In fact, a critical analysis of the progressive, albeit painfully slow, roll-back of state "marijuana" laws since California's passage Proposition 215 passed in 1996 suggests that a youth market had long existed and been growing steadily since the early Sixties. Indeed, it was that very market that had inspired the onerous Controlled_Substances_Act Richard Nixon and John Mitchell had convinced an ignorant Congress to pass in 1970.

That Nixon's law has been so assiduously enforced around the world since 1970 does not reflect well on the cognitive ability of our species. Even so, it's not the only destructive law ever enforced in "the Land of the Free" with near-catastrophic results. One needs only to recall that the Fugitive Slave Act of 1850 helped propel our new nation into a catastrophic Civil War, which could easily have been fatal had it not been for Abraham Lincoln.

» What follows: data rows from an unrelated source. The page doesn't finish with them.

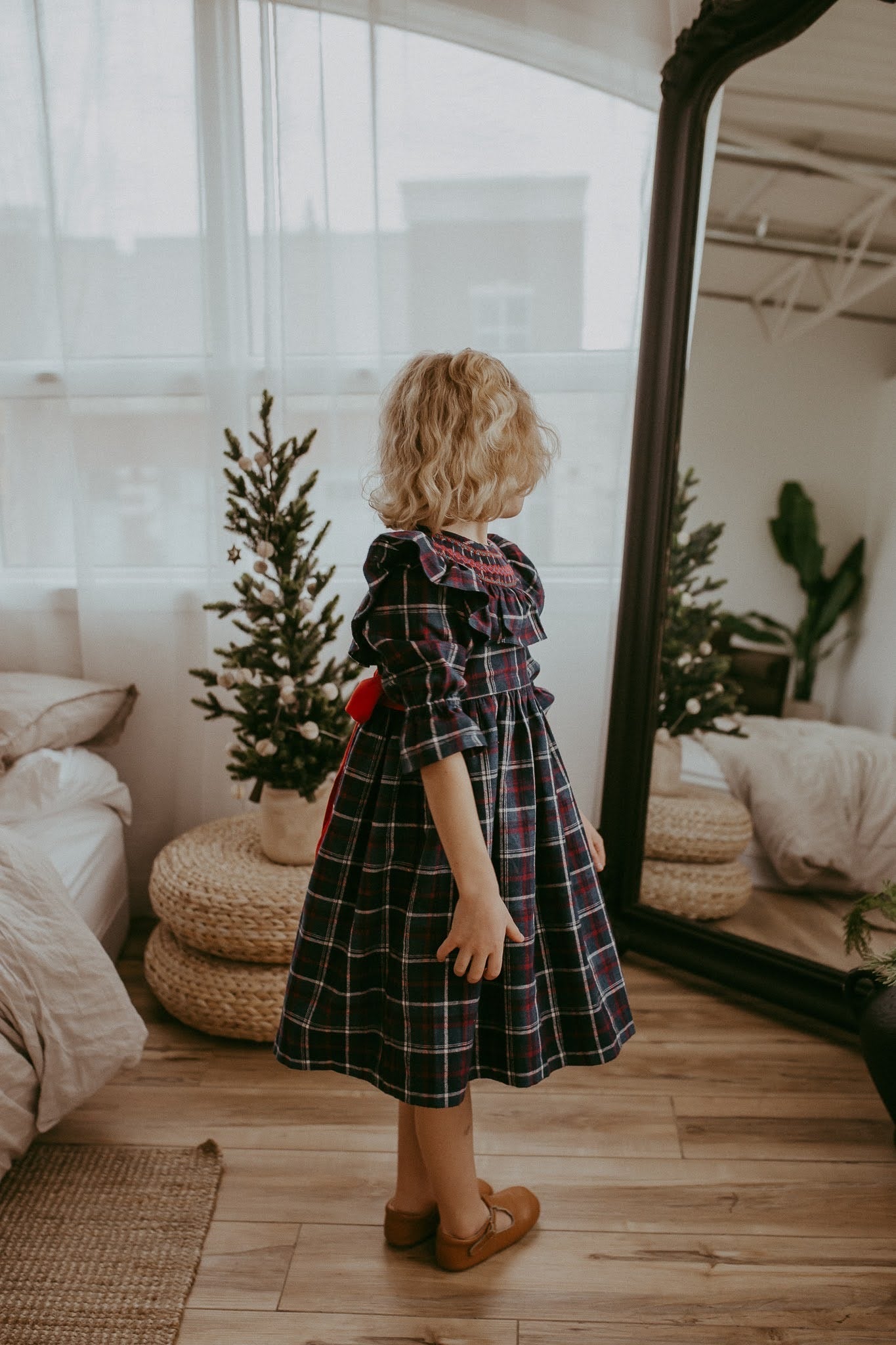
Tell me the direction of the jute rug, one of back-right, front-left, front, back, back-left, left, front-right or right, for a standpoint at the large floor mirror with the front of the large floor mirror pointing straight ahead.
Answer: front

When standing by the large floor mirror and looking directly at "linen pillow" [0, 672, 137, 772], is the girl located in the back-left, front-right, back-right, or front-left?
front-left

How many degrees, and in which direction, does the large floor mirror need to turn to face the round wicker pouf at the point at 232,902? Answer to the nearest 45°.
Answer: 0° — it already faces it

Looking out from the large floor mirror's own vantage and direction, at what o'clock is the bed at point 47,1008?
The bed is roughly at 12 o'clock from the large floor mirror.

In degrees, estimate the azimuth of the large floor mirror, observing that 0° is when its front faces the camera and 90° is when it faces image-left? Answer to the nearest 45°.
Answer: approximately 45°

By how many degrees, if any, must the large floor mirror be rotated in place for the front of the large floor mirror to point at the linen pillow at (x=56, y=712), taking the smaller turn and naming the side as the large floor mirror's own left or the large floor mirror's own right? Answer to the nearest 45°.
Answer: approximately 45° to the large floor mirror's own right

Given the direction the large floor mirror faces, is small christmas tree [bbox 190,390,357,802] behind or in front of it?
in front

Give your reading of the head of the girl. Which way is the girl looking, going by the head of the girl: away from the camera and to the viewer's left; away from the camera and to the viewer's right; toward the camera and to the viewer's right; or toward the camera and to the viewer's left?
away from the camera and to the viewer's right

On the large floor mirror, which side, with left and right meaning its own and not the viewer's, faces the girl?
front
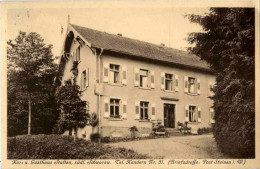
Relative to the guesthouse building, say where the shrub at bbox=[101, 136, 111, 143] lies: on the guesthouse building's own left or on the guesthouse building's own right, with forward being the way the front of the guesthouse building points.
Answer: on the guesthouse building's own right

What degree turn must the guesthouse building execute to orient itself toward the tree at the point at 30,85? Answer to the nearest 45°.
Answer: approximately 90° to its right

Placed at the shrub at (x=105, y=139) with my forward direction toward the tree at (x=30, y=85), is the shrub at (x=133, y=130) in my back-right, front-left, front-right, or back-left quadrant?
back-right
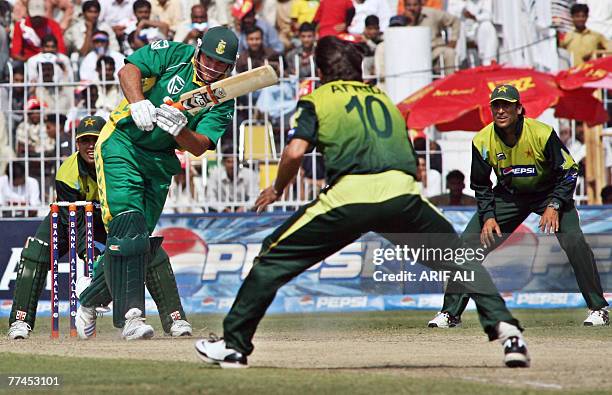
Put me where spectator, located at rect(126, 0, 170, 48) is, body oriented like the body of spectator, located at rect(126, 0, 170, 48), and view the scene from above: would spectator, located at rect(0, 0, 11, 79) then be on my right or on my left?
on my right

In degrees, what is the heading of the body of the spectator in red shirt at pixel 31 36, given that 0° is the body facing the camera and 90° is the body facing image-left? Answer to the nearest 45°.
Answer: approximately 0°

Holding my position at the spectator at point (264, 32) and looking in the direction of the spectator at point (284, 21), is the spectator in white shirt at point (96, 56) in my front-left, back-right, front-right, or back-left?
back-left

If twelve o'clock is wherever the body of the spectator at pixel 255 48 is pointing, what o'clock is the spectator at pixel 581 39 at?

Instead of dealing with it honestly at their Constitutional Convention in 1787, our Virginia-dominated founders opted to punt, a decision W.E.B. Dubois would later observe, "opened a road that led directly to the Civil War."

In other words, the industrialization of British cotton production facilitated by invention of the cotton gin increased the demand for American raw cotton that it led to destructive monoculture and pressure for progressive Western expansion of slavery as new states were added to the Union: exactly the opposite of what had been predicted when the compromise was adopted.

Similarly, when the Warren Court nullified Harry Anslinger's Marijuana Tax Act in 1965, it could not possibly have known what enormous social and other changes that had overtaken the insignificant criminal market Anslinger had created with the MTA in 1937. Nor was the vibrant youth market for "psychedelics" that had sprung into existence following the experiments described by "beat" authors from the late Fifties onward. "Marijuana" didn't have to be imported; it could be grown locally. LSD could be produced in a lab.

The drugs themselves were not "addictive," but they encouraged the kind of independent thinking that was anathema to "all the President's men."

The next entries will deal with the amazing series of unintended consequences that have followed the Controlled Substances Act of 1970.

In a sense, they have been more far-reaching than any simple tweaking of a poorly conceived, ad-hoc policy should have produced, but they are both undeniable and responsible for a far-reaching cascade of evil consequences that will be hard to overcome.